I always assumed the film in question was the classic Triumph of the Will (http://en.wikipedia.org/wiki/Triumph_Of_The_Will) – but I rented Triumph and the “Joy Ode” is nowhere on the soundtrack. So what was the film that soured Alex on Beethoven?
To my ears, Ode to Joy is hard to distinguish from Deutschland Uber Alles which was the Nazi National Anthem. Damned if I can hum the German National Anthem used today.
I always thought they made him watch all sorts of unsavory stuff and just played Ludwig Von as the background music since Alex was such a fan. Not so much as the soundtrack to the film they showed him, but as even extra punishment to put him off Ludwig Von. Beethoven was what the old guy and his cronies finally used to torture Alex, IIRC.
What I mean is, I think the film and the music were separate. A film of ultra-violence (which Alex loved) played to the music of Ludwig Von (which Alex loved), combined to put him off both. There was no need to make Beethoven a trigger for the illness reaction, they just did it as a petty, additional punishment.
It’s the same music. What happened was, in 1797, Haydn wrote a piece called “The Emperor Quartets”, and one of them, the third, was called “The Emperor’s Hymn”.
Then in the 19th century, the German liberal nationalist poet/professor August Hoffman von Fallersleben wrote the poem “Das Deutschlandlied” (“the song of Germany”) and put it to the music of the Emperor’s Hymn. After WWI, it was made the German national anthem.

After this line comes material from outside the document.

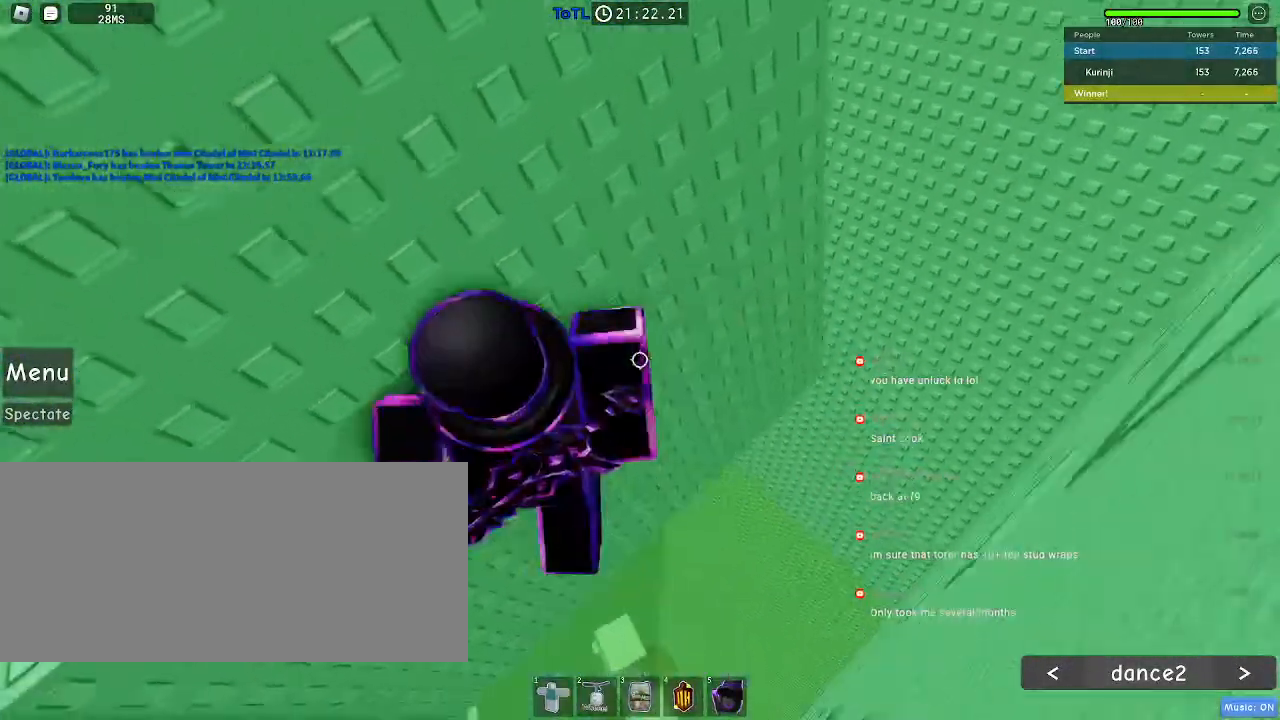
{"keys": ["d"], "mouse": ["right"], "events": [[17, "space", "down"], [67, "shift", "up"], [117, "space", "up"]]}
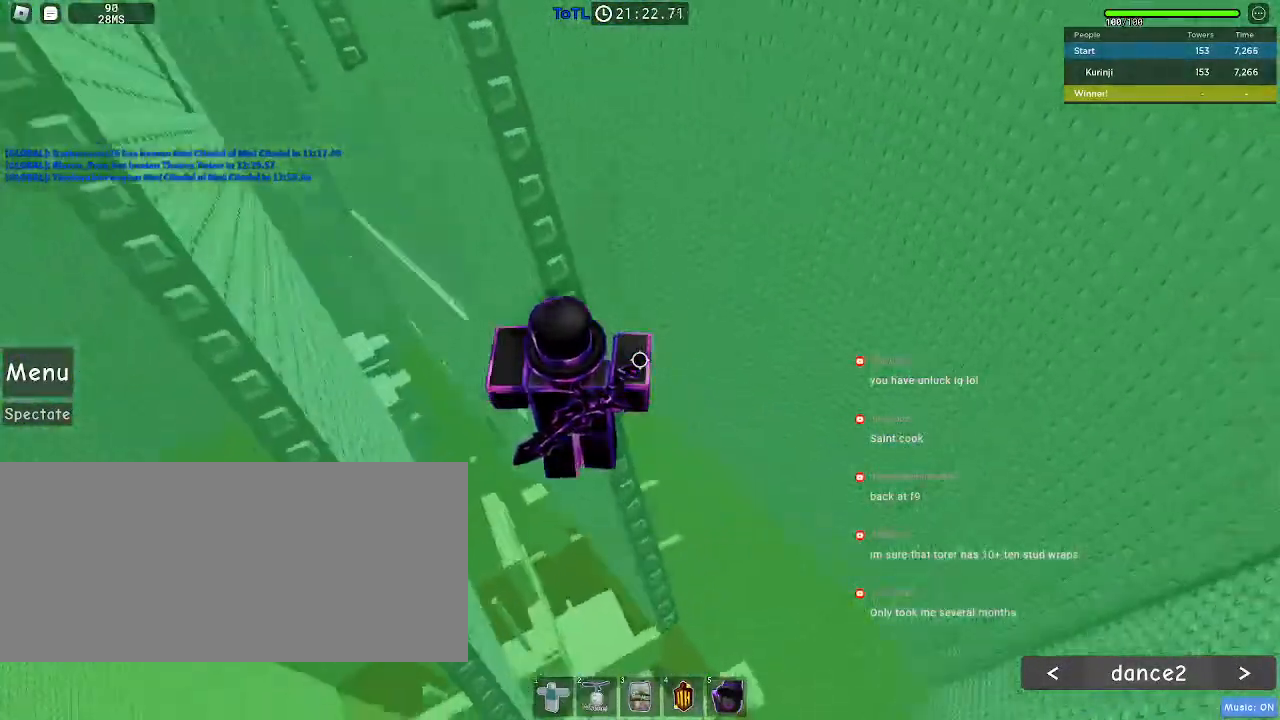
{"keys": ["space", "w"], "mouse": [], "events": [[83, "d", "up"], [150, "w", "down"], [217, "mouse_right", "up"], [250, "space", "down"]]}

After WWII, the first two verses were discarded, and now, only the third verse is used. The first verse lays out the borders of the German speaking world in the mid 19th century (“From the Maas to the Memel, from the Etsch to the Belt”), and since the State of Germany’s current borders are much reduced from that, it’s seen as provocative.
Incorrect. It was revealed to the doctors during the conditioning (by Alex, as he objected to the score, IIRC, to the gang-rape scene) that little Alex was a music lover. Dr. Brodsky (sp?) turned and mentioned to a colleague that it couldn’t be helped, and maybe it would be a “punishment aspect” of the treatment.
But it wasn’t done with malice forethought, just passing callousness, which is the real irony. Burgess’ novel may have spun it differently, though.
It’s been a while since I’d seen it, thanks for the correction.
The gang rape scene wasn’t part of the Nazi propaganda film, was it? Perhaps the soundtrack to the propaganda film was separate from the other snippets they used, each with it’s own score. Like I said, it’s been a while.
They could have just killed the audio, but that they let the music continue with a good idea that it would provoke a reaction when Alex heard it seems like petty punishment, or just callousness, but they still knew and did nothing to change it.
It does make it all the more ironic that it wasn’t intentional and was then ultimately used against Alex.
Now that I think about it, the gang rape may have been scored to something else.
As far as the Nazi film, it may have just been random news clips pieced together, or it may not have been notable enough to be widely available outside of academia, though I must admit, it does seem a bit familiar.
In the novel, the music-aversion effect on Alex was likewise unintentional but, when he pointed it out to the docs, they did not kill the sound. The only difference was that in the novel, most of the films Alex was shown had musical scores, and he wound up conditioned against practically all music, not just the Ninth Symphony.
And in its original meaning, “Deutschland uber alles” – “Germany above all” – did not mean Germany should dominate other nations; it meant Germans everywhere should be more loyal to Germany-as-a-whole than to the petty principalities of which they were subjects at the time. It celebrated unification, not imperialism. Hitler may have spun it differently, of course, but he did not make it the national anthem – it was in place when he came to power.